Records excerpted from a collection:
• • • •
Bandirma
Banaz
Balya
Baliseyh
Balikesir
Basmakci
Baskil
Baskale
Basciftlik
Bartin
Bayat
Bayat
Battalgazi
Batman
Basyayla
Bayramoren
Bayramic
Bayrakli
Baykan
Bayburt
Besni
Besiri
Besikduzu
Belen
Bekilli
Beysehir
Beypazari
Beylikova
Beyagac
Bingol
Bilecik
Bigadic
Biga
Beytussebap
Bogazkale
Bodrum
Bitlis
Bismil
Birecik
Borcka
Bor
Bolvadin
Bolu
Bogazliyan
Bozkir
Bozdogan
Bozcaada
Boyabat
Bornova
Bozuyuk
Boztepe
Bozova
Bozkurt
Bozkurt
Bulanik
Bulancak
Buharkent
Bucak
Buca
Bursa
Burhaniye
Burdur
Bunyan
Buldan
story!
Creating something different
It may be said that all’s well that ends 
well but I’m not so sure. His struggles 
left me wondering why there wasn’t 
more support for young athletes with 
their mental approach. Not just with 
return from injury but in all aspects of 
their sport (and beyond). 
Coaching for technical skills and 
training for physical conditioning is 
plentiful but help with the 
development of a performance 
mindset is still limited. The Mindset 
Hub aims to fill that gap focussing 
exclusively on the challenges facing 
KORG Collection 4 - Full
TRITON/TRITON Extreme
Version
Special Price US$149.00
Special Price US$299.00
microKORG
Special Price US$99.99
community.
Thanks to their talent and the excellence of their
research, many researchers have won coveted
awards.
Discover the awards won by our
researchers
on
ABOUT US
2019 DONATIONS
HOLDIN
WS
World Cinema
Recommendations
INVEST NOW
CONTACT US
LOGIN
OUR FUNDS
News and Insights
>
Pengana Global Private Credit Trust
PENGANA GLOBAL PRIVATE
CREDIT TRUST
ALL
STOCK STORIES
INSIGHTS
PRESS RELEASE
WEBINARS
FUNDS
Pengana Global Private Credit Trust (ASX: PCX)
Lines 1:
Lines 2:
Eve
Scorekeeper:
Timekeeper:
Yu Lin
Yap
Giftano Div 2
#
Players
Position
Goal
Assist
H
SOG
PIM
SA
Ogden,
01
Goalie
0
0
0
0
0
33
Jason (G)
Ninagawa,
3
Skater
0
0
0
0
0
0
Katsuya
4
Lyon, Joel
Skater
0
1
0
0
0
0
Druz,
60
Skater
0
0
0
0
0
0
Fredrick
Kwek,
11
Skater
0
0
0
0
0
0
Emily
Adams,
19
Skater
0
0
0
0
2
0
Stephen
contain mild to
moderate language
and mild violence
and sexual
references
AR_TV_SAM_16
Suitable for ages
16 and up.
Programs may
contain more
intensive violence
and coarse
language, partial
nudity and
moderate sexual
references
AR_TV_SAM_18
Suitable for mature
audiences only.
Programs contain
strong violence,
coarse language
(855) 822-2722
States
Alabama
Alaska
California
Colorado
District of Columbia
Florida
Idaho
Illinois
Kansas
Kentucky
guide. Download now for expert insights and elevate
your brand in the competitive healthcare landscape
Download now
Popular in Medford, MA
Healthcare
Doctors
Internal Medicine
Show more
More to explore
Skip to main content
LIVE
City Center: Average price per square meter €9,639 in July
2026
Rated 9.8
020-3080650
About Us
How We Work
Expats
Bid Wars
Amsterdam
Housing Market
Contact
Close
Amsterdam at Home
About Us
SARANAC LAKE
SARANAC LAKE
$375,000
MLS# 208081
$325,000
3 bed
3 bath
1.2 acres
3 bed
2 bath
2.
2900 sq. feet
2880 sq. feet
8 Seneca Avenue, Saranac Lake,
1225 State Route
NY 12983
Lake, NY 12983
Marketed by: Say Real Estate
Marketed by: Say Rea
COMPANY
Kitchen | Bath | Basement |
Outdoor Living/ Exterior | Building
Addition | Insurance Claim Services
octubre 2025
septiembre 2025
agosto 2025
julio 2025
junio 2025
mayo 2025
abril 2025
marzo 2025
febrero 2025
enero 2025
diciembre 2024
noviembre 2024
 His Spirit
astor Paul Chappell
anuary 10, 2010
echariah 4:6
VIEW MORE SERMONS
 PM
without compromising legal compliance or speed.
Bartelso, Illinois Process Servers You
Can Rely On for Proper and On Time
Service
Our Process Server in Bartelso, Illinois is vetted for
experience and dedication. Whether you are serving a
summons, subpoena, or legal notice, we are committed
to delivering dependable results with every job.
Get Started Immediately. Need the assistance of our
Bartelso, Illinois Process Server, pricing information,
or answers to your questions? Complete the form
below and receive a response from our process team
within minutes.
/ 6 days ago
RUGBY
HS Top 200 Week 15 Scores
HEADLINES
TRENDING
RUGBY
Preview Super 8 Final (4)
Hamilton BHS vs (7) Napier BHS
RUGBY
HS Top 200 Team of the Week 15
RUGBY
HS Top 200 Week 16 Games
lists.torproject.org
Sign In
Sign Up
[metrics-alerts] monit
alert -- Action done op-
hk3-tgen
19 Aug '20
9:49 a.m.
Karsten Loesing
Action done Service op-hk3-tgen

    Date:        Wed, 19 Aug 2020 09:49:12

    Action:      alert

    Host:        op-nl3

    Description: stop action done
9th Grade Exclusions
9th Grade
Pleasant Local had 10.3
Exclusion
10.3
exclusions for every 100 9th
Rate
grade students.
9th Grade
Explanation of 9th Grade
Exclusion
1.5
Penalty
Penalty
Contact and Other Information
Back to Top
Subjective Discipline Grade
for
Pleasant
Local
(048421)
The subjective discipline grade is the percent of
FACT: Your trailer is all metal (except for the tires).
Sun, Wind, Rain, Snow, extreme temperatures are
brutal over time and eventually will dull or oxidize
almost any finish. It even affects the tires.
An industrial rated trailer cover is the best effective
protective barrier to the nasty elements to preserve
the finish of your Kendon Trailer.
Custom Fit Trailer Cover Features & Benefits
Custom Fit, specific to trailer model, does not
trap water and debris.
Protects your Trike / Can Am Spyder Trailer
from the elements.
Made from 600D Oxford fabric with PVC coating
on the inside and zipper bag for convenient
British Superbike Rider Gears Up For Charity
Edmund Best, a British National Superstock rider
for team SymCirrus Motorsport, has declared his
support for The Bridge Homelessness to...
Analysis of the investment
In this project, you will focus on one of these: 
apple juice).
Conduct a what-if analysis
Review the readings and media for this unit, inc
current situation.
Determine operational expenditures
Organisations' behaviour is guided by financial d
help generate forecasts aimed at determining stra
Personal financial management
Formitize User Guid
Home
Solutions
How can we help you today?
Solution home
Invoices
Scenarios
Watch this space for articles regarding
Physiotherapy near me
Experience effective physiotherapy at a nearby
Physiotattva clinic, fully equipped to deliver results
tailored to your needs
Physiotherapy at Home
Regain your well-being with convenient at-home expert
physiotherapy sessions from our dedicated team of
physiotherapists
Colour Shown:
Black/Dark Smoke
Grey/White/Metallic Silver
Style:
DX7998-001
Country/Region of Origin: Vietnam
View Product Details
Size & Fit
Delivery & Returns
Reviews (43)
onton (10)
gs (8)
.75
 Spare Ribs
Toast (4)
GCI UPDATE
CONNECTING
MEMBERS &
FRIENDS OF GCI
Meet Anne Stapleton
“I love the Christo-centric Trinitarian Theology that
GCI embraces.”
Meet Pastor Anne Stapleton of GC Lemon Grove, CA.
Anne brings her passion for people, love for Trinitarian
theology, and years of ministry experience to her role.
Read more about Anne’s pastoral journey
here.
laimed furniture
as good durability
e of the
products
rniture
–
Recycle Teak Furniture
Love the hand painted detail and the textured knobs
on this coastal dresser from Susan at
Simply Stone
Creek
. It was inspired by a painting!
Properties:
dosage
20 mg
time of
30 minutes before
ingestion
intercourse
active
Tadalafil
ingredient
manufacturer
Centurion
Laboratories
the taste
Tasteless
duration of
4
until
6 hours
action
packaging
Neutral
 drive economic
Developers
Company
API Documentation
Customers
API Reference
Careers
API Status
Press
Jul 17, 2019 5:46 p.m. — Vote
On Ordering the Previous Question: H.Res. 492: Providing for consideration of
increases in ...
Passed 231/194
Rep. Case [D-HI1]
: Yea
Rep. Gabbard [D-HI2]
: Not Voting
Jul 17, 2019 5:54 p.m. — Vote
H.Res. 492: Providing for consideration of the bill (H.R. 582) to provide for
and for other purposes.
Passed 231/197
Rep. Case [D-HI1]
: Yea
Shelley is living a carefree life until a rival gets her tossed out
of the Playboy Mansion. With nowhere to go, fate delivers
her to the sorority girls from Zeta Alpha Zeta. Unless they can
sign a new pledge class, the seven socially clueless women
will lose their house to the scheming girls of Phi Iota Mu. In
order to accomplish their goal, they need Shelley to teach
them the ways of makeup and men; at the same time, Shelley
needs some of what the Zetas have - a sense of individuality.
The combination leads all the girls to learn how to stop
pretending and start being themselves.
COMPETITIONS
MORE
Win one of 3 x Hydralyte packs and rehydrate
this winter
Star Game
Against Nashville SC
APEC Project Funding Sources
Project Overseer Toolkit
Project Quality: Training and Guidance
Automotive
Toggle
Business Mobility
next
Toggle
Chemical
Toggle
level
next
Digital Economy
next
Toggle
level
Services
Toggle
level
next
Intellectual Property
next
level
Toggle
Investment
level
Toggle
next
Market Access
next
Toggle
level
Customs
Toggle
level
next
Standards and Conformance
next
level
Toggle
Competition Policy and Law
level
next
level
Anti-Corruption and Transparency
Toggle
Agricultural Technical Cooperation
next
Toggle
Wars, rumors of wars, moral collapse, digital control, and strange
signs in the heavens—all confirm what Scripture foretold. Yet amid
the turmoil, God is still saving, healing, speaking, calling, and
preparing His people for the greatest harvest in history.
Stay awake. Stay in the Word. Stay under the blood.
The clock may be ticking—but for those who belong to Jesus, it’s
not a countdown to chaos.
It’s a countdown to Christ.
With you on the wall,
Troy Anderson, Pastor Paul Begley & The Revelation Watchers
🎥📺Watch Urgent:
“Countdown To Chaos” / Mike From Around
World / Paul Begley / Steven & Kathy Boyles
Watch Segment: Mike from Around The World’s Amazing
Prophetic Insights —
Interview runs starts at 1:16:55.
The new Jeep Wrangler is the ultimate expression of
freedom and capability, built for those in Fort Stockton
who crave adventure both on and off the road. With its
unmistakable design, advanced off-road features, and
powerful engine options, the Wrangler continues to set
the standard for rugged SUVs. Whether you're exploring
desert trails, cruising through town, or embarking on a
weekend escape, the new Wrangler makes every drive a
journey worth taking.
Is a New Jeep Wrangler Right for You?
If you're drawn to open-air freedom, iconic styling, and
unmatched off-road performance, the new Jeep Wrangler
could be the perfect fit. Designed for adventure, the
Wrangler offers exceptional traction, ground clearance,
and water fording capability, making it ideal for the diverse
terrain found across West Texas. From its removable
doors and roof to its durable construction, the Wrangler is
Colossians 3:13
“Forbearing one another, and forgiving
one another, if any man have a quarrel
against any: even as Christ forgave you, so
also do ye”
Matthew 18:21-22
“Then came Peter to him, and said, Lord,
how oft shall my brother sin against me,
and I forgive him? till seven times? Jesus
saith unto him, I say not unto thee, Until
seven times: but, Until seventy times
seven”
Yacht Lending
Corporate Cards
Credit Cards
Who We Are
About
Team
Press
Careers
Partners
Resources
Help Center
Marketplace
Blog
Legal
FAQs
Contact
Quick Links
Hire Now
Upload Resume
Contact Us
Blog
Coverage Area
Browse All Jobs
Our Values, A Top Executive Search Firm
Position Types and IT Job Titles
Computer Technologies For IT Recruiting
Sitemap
• • • •
[Task prompt] Quote the material word for word, from its first line through the line containing "audiences only.", including both of those lines.

[Answer section]
Bandirma
Banaz
Balya
Baliseyh
Balikesir
Basmakci
Baskil
Baskale
Basciftlik
Bartin
Bayat
Bayat
Battalgazi
Batman
Basyayla
Bayramoren
Bayramic
Bayrakli
Baykan
Bayburt
Besni
Besiri
Besikduzu
Belen
Bekilli
Beysehir
Beypazari
Beylikova
Beyagac
Bingol
Bilecik
Bigadic
Biga
Beytussebap
Bogazkale
Bodrum
Bitlis
Bismil
Birecik
Borcka
Bor
Bolvadin
Bolu
Bogazliyan
Bozkir
Bozdogan
Bozcaada
Boyabat
Bornova
Bozuyuk
Boztepe
Bozova
Bozkurt
Bozkurt
Bulanik
Bulancak
Buharkent
Bucak
Buca
Bursa
Burhaniye
Burdur
Bunyan
Buldan
story!
Creating something different
It may be said that all’s well that ends 
well but I’m not so sure. His struggles 
left me wondering why there wasn’t 
more support for young athletes with 
their mental approach. Not just with 
return from injury but in all aspects of 
their sport (and beyond). 
Coaching for technical skills and 
training for physical conditioning is 
plentiful but help with the 
development of a performance 
mindset is still limited. The Mindset 
Hub aims to fill that gap focussing 
exclusively on the challenges facing 
KORG Collection 4 - Full
TRITON/TRITON Extreme
Version
Special Price US$149.00
Special Price US$299.00
microKORG
Special Price US$99.99
community.
Thanks to their talent and the excellence of their
research, many researchers have won coveted
awards.
Discover the awards won by our
researchers
on
ABOUT US
2019 DONATIONS
HOLDIN
WS
World Cinema
Recommendations
INVEST NOW
CONTACT US
LOGIN
OUR FUNDS
News and Insights
>
Pengana Global Private Credit Trust
PENGANA GLOBAL PRIVATE
CREDIT TRUST
ALL
STOCK STORIES
INSIGHTS
PRESS RELEASE
WEBINARS
FUNDS
Pengana Global Private Credit Trust (ASX: PCX)
Lines 1:
Lines 2:
Eve
Scorekeeper:
Timekeeper:
Yu Lin
Yap
Giftano Div 2
#
Players
Position
Goal
Assist
H
SOG
PIM
SA
Ogden,
01
Goalie
0
0
0
0
0
33
Jason (G)
Ninagawa,
3
Skater
0
0
0
0
0
0
Katsuya
4
Lyon, Joel
Skater
0
1
0
0
0
0
Druz,
60
Skater
0
0
0
0
0
0
Fredrick
Kwek,
11
Skater
0
0
0
0
0
0
Emily
Adams,
19
Skater
0
0
0
0
2
0
Stephen
contain mild to
moderate language
and mild violence
and sexual
references
AR_TV_SAM_16
Suitable for ages
16 and up.
Programs may
contain more
intensive violence
and coarse
language, partial
nudity and
moderate sexual
references
AR_TV_SAM_18
Suitable for mature
audiences only.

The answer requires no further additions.